Potential sites where livestock research could be focused
How might poverty maps be used to prioritise and focus livestock research appropriately? The case for poverty alleviation as a (if not the) major research and development goal is given. But poverty is a difficult concept, largely because of its multidimensionality. Is it sufficient to locate poor livestock keepers, so that in DFID’s target countries, for example, something can be said about the livestock systems where there are large percentages of poor livestock keepers? But which criteria should be used—absolute numbers of poor, or systems with high poverty rates and where environmental issues are important? What about the links between poverty and natural resources management, and the nature of the interventions themselves—how likely are these to affect the poor? And so on.
     What this indicates to us is the need for a consistent framework that can be used to set priorities. Any realistic and convincing attempt to answer the questions posed above will involve trade-offs between the criteria used. One of the major outcomes of the recent ILRI priority-setting exercise was that there are no ‘wonder’ livestock research solutions—that generate high returns to research investment, that can have a huge impact on poor people and that score highly on environmental-impact criteria. While in one way this is disappointing, in another it seems realistic, and a powerful validation of the entire process. Obtaining consensus on what such a framework should consist of, and the criteria used, is a difficult though necessary task, even if different agencies place different weights on the various criteria that are used to arrive at appropriate portfolios of activities.
     However such a framework might be built, and whatever it might consist of, there are key ingredients that would include basic information on spatial and temporal distribution of crops and livestock; on the numbers, location and characteristics of the poor; and on the numbers, location and characteristics of highly vulnerable poor livestock keepers. Despite the crucial importance of such information, our databases are, by and large, very patchy and incomplete.
     Assembling and maintaining such databases is not given a very high priority by most donors, although there are one or two exceptions. Co-ordinated and coherent joint efforts to develop and maintain these types of database would seem to be an obvious response to these data gaps, so that wheels are not continually reinvented and the existence of key baseline data is assured. Currently, there are no such co-ordinated efforts, but donor inputs to promote truly inclusive database development and maintenance could be a highly effective motor to drive the improvement of global and regional data sets, not only for priority setting but for a wide variety of other purposes.

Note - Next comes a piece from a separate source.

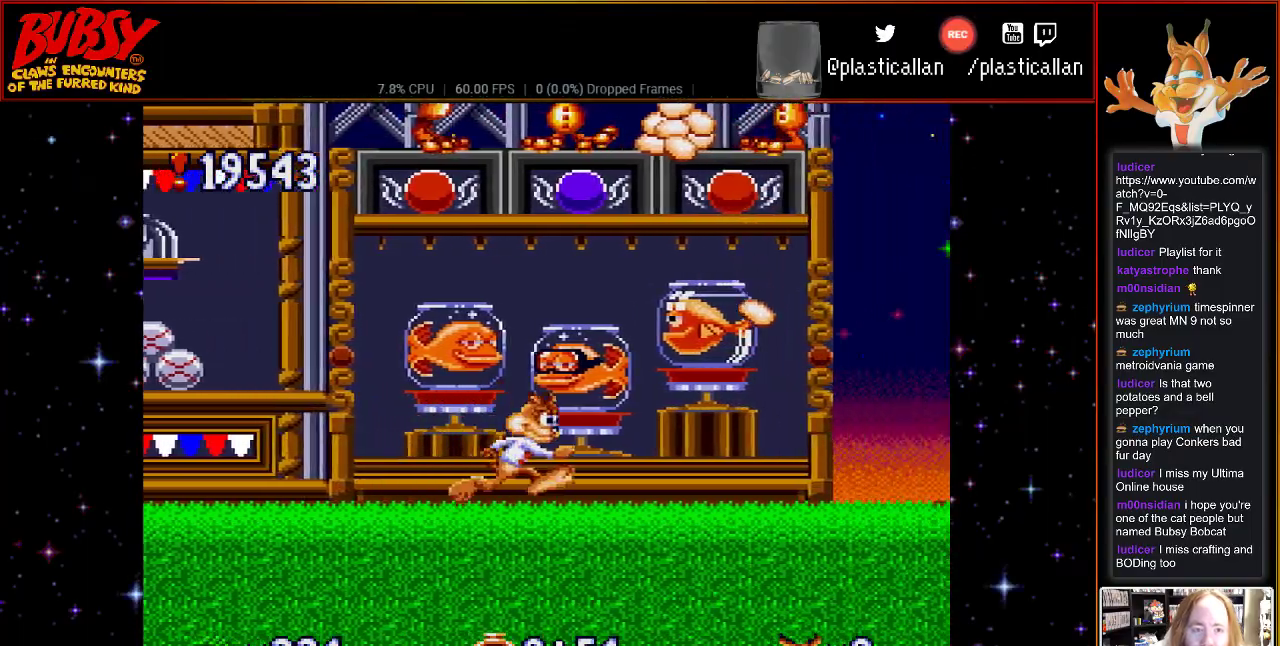
{"buttons": ["DPAD_LEFT"], "events": [[83, "DPAD_RIGHT", "up"], [183, "B", "down"], [217, "DPAD_LEFT", "down"], [250, "B", "up"], [367, "DPAD_DOWN", "down"], [400, "DPAD_DOWN", "up"]]}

Areas where the analysis could be improved and further work
Several weaknesses can be identified in the map of global livestock production systems, and these are outlined in more detail in Appendix 3. In summary, the classification depends on data of land cover/land use that could certainly be improved. It should also be remembered that the category classified as ‘other’ contains ecosystems that range from arctic tundra to tropical rain forest to desert. There is also a great deal of variation within all of the production systems categories, particularly with respect to agricultural production potential. There are also likely to be differences in the level of poverty of livestock keepers within the same production system associated with differences in livestock production potential, but there is much that is unknown.
     Despite various weaknesses, the poverty maps in this report represent a considerable step forward at the global level. We can identify several areas of work to improve these in the future, including the following:

  • A simple model of migration patterns over the next 50 years should be developed, and this could then be used to refine the human population projections to 2050. At the continental and global levels, human population density is a very powerful proxy for a wide range of variables, and the benefits of refined, spatial projections of human population density could be expected to be considerable in many fields.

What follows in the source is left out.